- ASSIGNMENT -
Starting with the line that contains "Table 4. Greatest" and stopping after the line that contains "Fig 8. Compression", copy the entries below exactly. Include nothing else.

......

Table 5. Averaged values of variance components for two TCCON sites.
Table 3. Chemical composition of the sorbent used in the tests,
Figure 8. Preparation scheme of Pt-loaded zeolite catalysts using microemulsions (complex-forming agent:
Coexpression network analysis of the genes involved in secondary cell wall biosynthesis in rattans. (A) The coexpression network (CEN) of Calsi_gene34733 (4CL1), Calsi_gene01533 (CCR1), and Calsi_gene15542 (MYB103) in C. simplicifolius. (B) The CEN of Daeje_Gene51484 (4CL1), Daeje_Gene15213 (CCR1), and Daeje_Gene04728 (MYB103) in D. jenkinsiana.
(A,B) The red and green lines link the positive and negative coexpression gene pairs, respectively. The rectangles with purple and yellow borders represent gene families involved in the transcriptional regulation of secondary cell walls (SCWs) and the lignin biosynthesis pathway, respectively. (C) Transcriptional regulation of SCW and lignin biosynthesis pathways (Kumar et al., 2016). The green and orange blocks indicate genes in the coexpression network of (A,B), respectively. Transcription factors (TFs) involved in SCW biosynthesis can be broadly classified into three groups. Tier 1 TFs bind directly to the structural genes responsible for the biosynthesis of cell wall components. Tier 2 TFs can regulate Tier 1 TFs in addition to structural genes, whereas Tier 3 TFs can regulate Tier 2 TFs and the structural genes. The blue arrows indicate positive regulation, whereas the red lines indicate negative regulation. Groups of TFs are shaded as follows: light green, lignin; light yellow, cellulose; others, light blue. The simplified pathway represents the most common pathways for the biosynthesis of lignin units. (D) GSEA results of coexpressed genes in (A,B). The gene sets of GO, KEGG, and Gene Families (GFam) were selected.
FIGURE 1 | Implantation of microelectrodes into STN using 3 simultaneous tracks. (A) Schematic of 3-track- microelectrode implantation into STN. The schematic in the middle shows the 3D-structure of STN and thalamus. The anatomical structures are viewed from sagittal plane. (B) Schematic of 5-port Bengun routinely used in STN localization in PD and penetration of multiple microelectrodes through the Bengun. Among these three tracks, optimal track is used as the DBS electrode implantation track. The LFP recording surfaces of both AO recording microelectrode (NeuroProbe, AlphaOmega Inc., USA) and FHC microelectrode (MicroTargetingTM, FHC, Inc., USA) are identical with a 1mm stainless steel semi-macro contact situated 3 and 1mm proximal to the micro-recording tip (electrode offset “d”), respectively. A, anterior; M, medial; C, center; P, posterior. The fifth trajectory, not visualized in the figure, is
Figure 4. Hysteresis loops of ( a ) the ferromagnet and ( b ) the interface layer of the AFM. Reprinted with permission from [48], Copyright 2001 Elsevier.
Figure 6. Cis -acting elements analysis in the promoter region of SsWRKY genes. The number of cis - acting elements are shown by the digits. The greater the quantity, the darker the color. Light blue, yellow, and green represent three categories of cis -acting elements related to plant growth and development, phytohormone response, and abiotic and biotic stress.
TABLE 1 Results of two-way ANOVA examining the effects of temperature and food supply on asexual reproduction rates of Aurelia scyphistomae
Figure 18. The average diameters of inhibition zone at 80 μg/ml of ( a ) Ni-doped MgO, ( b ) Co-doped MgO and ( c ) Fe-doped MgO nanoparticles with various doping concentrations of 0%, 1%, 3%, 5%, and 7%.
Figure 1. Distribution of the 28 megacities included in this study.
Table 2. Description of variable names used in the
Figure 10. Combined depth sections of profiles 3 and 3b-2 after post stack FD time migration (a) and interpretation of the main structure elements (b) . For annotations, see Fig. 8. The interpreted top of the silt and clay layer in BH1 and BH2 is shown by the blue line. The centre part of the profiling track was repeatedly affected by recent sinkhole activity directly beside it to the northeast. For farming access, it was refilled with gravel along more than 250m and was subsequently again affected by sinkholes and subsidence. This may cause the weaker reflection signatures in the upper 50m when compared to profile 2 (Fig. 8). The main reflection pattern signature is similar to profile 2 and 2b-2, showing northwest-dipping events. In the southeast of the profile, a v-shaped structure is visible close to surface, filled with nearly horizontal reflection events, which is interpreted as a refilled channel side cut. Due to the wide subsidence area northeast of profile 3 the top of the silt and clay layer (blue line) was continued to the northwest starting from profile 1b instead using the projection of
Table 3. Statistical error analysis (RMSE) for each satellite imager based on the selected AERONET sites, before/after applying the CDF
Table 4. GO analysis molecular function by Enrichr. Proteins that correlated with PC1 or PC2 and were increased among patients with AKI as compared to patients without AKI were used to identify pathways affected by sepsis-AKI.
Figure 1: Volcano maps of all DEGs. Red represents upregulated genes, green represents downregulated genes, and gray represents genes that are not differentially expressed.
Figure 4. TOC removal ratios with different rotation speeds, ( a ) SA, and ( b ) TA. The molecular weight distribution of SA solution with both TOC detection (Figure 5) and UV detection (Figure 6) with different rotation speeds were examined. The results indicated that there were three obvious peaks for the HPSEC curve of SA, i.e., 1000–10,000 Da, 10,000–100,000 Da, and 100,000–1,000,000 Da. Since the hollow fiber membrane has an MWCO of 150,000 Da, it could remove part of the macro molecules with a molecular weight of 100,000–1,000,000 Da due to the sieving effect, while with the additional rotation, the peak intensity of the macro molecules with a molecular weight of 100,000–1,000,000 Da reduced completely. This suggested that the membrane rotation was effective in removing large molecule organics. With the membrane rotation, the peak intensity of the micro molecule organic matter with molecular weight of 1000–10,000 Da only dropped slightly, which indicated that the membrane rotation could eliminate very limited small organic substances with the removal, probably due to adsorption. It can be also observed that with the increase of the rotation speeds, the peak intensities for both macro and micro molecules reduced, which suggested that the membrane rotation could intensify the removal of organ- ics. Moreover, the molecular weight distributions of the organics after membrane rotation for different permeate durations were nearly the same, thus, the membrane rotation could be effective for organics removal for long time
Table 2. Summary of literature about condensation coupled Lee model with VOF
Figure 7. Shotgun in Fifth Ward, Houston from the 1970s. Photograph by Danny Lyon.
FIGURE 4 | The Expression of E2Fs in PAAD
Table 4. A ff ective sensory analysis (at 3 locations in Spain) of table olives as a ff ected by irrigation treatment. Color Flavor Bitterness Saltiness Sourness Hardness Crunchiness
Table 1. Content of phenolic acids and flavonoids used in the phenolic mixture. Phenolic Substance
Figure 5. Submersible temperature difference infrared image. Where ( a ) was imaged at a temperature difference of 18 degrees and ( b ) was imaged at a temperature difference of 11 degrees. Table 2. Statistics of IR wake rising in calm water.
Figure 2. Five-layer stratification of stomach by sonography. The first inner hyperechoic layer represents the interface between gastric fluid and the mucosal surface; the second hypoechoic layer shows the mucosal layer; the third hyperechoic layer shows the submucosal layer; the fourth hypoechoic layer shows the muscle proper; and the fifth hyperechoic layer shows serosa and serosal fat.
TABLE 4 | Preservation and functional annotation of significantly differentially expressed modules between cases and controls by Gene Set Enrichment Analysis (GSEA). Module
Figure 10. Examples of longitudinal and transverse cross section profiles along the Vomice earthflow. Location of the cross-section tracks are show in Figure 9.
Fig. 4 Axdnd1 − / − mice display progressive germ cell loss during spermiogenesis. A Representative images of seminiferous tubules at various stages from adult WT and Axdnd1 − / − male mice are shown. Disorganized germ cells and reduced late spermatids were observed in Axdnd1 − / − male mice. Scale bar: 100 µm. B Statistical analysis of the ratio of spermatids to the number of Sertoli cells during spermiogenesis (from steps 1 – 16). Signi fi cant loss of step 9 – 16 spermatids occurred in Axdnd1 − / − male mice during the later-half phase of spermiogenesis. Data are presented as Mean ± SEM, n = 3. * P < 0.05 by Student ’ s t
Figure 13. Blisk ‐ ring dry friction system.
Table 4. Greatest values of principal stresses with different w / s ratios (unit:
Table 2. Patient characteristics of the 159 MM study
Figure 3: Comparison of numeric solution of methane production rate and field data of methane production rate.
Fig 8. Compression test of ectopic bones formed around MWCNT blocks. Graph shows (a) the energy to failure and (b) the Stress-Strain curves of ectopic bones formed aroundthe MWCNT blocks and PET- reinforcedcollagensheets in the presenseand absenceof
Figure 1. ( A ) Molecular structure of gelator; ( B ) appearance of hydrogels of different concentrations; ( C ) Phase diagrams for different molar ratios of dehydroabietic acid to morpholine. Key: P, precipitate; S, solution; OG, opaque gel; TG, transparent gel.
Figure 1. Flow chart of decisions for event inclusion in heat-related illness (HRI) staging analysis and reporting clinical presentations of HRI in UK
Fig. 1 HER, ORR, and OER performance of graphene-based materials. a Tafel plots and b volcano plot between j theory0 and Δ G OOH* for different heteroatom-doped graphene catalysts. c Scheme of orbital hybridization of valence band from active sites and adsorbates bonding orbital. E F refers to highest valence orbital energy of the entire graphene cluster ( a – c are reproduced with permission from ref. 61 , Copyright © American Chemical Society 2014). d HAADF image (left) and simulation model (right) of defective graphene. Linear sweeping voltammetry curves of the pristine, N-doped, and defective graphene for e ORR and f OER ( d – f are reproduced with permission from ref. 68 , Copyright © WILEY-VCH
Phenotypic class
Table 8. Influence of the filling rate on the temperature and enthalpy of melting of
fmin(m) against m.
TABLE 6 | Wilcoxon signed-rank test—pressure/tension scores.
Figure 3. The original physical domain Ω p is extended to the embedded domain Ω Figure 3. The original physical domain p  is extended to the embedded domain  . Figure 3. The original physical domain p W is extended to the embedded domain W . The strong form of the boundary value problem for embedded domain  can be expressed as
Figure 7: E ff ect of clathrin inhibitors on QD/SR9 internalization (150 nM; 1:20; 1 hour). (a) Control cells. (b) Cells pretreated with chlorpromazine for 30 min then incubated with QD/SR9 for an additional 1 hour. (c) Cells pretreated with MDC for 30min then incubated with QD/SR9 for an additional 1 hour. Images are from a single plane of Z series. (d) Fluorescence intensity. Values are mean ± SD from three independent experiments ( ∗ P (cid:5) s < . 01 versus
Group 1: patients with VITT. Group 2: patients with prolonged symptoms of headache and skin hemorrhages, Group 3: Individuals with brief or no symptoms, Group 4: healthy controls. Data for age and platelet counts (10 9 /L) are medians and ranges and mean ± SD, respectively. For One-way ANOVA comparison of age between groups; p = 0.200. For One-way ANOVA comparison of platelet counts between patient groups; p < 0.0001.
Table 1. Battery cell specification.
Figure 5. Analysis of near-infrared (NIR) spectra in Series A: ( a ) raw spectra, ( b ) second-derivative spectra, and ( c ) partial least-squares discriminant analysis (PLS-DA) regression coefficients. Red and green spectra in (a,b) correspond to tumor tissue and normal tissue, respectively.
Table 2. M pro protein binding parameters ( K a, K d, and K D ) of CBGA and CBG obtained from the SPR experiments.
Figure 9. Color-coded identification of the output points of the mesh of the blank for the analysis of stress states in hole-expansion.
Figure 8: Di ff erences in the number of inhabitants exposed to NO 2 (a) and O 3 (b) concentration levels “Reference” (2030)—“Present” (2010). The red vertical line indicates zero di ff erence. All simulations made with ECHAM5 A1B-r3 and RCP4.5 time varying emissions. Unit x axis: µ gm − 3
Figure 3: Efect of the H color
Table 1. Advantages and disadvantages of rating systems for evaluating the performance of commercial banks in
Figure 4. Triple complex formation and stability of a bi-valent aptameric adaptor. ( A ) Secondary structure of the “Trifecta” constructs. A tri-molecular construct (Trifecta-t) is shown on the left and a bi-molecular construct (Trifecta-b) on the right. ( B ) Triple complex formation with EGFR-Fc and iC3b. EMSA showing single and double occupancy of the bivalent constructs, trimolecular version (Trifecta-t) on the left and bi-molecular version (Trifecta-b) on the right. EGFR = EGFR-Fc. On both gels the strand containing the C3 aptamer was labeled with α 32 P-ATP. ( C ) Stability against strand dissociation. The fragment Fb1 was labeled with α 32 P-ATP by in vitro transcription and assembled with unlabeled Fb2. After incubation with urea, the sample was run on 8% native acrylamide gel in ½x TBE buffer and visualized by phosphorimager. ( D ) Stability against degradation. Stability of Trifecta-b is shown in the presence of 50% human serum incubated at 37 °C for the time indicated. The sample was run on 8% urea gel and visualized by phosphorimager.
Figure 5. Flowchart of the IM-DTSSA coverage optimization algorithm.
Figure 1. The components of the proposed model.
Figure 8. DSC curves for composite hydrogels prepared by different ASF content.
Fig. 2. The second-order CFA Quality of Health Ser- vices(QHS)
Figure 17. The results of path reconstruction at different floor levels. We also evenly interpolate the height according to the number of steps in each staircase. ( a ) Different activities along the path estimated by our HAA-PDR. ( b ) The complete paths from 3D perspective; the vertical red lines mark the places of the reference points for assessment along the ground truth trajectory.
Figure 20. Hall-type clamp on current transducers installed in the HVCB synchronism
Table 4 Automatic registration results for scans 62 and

......

- SOLUTION TO THE EXERCISE -
Table 4. Greatest values of principal stresses with different w / s ratios (unit:
Table 2. Patient characteristics of the 159 MM study
Figure 3: Comparison of numeric solution of methane production rate and field data of methane production rate.
Fig 8. Compression test of ectopic bones formed around MWCNT blocks. Graph shows (a) the energy to failure and (b) the Stress-Strain curves of ectopic bones formed aroundthe MWCNT blocks and PET- reinforcedcollagensheets in the presenseand absenceof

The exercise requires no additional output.